At long last, I can finally give a definition of degrees of freedom that I am happy with. Degrees of freedom are defined in terms of the number of parameters that have to be estimated in a model. For a regression model or an ANOVA, the number of parameters corresponds to the number of regression coefficients (i.e., the b-values), including the intercept. Keeping in mind that any F-test is always a comparison between two models and the first df is the difference in the number of parameters. For example, in the model comparison above, the null model (mood.gain ~ therapyCBT) has two parameters: there is one regression coefficient for the therapyCBT variable, and a second one for the intercept.
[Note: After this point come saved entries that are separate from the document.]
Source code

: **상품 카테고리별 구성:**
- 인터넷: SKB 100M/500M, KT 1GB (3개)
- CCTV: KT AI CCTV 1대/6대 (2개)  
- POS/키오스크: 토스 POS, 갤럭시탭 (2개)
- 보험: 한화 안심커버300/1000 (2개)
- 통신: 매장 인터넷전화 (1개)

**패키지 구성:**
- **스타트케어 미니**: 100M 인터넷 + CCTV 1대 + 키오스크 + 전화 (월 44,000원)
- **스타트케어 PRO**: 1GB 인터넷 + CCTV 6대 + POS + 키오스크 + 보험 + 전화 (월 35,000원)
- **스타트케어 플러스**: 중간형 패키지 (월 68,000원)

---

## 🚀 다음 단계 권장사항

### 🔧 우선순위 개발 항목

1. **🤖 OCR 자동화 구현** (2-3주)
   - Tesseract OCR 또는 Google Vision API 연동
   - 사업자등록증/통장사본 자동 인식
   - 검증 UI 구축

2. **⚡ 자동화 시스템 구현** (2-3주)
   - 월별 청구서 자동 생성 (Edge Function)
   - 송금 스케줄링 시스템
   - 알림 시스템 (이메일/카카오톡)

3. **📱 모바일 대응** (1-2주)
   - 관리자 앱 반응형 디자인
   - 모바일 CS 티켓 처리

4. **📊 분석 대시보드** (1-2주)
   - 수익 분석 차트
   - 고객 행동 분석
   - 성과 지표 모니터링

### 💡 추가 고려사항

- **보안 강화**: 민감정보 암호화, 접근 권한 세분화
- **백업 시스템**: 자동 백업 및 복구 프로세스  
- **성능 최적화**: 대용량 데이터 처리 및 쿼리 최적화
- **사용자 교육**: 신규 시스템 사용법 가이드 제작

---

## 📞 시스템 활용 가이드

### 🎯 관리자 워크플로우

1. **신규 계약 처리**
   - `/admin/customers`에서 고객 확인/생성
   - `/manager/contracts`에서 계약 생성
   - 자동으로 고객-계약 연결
The alternative model (mood.gain ~ druganxifree + drugjoyzepam + therapyCBT) has four parameters: one regression coefficient for each of the three contrasts, and one more for the intercept. So the degrees of freedom associated with the difference between these two models is df₁ = 4 - 2 = 2.

What about the case when there does not seem to be a null model? For instance, you might be thinking of the F-test that shows up when you select F Test under the Linear Regression → Model Fit options. I originally described that as a test of the regression model as a whole. However, that is still a comparison between two models. The null model is the trivial model that only includes one regression coefficient, for the intercept term. The alternative model contains K + 1 regression coefficients, one for each of the K predictor variables and one more for the intercept. So the df-value that you see in this F-test is equal to df₁ = K + 1 - 1 = K.

What about the second df-value that appears in the F-test? This always refers to the degrees of freedom associated with the residuals. It is possible to think of this in terms of parameters too, but in a slightly counter-intuitive way. Think of it like this. Suppose that the total number of observations across the study as a whole is N. If you wanted to perfectly describe each of these N values, you need to use, well… N numbers. When you build a regression model, what you are really doing is specifying that some of the numbers need to perfectly describe the data. If your model has K predictors and an intercept, then you have specified K + 1 numbers. So, without bothering to figure out exactly how this would be done, how many more numbers do you think are going to be needed to transform a K + 1 parameter regression model into a perfect re-description of the raw data? If you found yourself thinking that (K + 1) + (N - K - 1) = N, and so the answer would have to be N - K - 1, well done! That is exactly right. In principle you can imagine an absurdly complicated regression model that includes a parameter for every single data point, and it would of course provide a perfect description of the data. This model would contain N parameters in total, but we are interested in the difference between the number of parameters required to describe this full model (i.e., N) and the number of parameters used by the simpler regression model that you are actually interested in (i.e., K + 1), and so the second degrees of freedom in the F-test is df₂ = N - K - 1, where K is the number of predictors (in a regression model) or the number of contrasts (in an ANOVA). In the example I gave above, there are N = 18 observations in the data set and K + 1 = 4 regression coefficients associated with the ANOVA model, so the degrees of freedom for the residuals is df₂ = 18 - 4 = 14.